We wish to create a matrix of the following form

\[\begin{bmatrix}1 & -3 & 1 & 4 \\ 2 & -8 & 8 & -2 \\ -6 & 3 & -15 & 9 \end{bmatrix}\]

\[\begin{bmatrix}11 & 12 & 13 & 1 \\ 0 & 22 & 23 & 2 \\ 0 & 0 & 33 & 3 \end{bmatrix}\]
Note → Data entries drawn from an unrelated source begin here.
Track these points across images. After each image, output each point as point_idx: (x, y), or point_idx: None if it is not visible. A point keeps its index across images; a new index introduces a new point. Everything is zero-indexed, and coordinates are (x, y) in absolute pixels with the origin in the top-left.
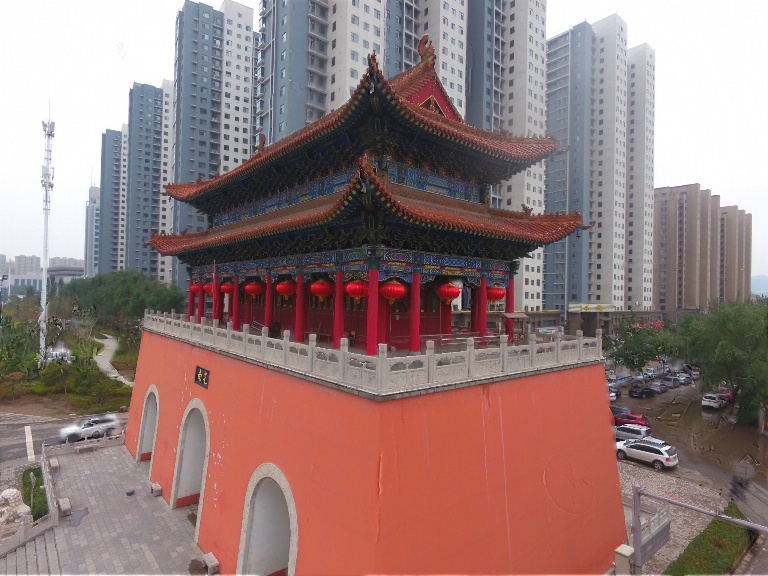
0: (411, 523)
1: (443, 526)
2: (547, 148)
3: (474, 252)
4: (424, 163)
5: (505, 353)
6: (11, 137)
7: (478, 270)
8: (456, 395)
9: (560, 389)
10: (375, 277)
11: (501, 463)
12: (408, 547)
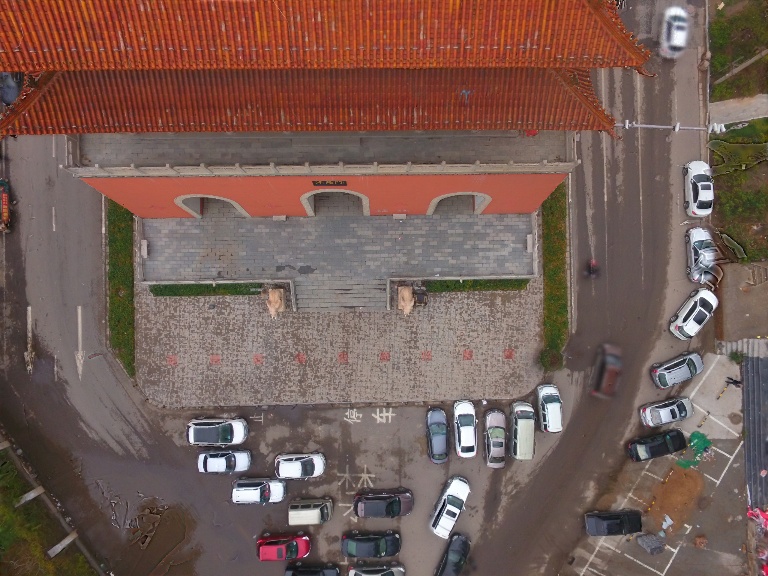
0: None
1: None
2: None
3: None
4: None
5: None
6: None
7: None
8: None
9: None
10: None
11: None
12: None
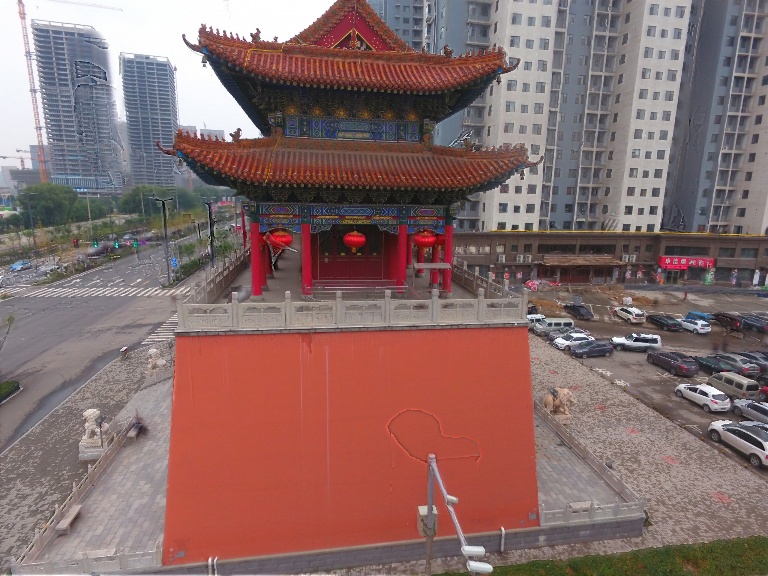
0: (208, 427)
1: (244, 437)
2: (488, 67)
3: (389, 199)
4: (336, 109)
5: (338, 307)
6: (174, 101)
7: (394, 217)
8: (265, 339)
9: (430, 348)
10: (253, 230)
11: (324, 403)
12: (204, 443)
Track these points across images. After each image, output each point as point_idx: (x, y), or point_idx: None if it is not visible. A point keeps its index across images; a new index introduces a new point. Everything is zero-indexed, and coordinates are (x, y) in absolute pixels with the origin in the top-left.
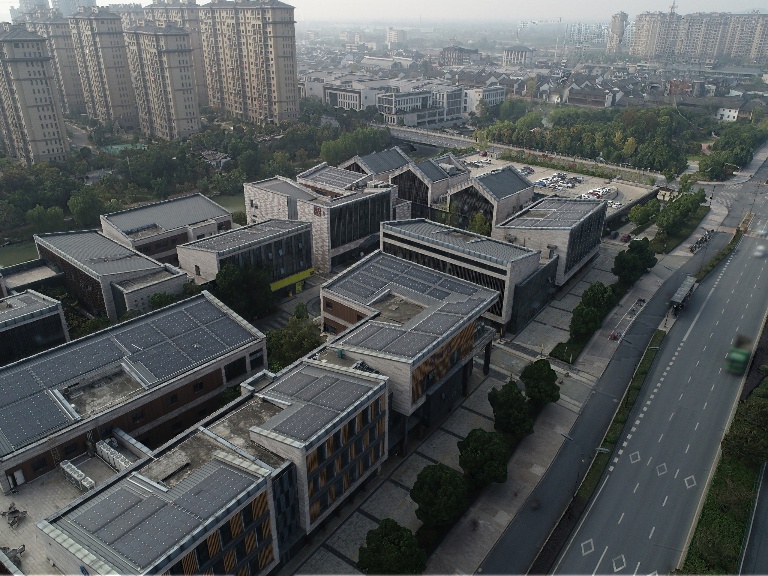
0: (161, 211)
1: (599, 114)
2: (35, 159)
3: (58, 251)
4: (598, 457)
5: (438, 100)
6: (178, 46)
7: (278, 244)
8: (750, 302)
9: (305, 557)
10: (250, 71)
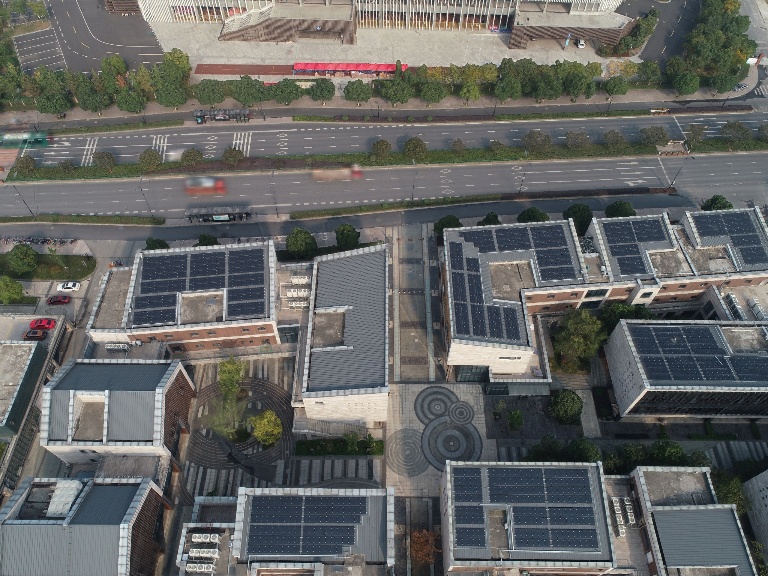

Where the terms below the direct terms are zero. We need to eliminate some of the unknowns by solving the system of simultaneous equations. To eliminate x from row 2 (where R denotes the row)

-2(R1) + R2

\[ -2(x -3y +z) + (2x - 8y + 8z) = -10 \]

\[ -2y + 6z = -10 \]

so that

\[\begin{bmatrix}1 & -3 & 1 & 4 \\ 0 & -2 & 6 & -10 \\ -6 & 3 & -15 & 9 \end{bmatrix}\]

To eliminate x from row 3

6(R1) + R3

\[ 6(x -3y +z) + (-6x - 3y - 15z) = 33 \]

\[ -15y - 9z = 33\]

\[\begin{bmatrix}1 & -3 & 1 & 4 \\ 0 & -2 & 6 & -10 \\ 0 & -15 & -9 & 33 \end{bmatrix}\]

To eliminate y from row 2

R2/2

\[ -y + 3z = -5\]

\[\begin{bmatrix}1 & -3 & 1 & 4 \\ 0 & -1 & 3 & -5 \\ 0 & -15 & -9 & 33 \end{bmatrix}\]

To eliminate y from row 3

R3/3

\[-5y - 3z = -11\]

\[\begin{bmatrix}1 & -3 & 1 & 4 \\ 0 & -1 & 3 & -5 \\ 0 & -5 & -3 & 11 \end{bmatrix}\]

And then

-5(R2) + R3

\[ -5(-y +3z) + (-5y - 3z) = 36 \]

\[-18z = 36\]

\[\begin{bmatrix}1 & -3 & 1 & 4 \\ 0 & -1 & 3 & -5 \\ 0 & 0 & -18 & 36 \end{bmatrix}\]

\[-2 = z\]

Substituting z = -2 back in to R2 gives y = -1

Substituting y = -1 and z = -2 back in to R1 gives *x* = 3

This process of progressively solving for the unknowns is called ** back substitution**.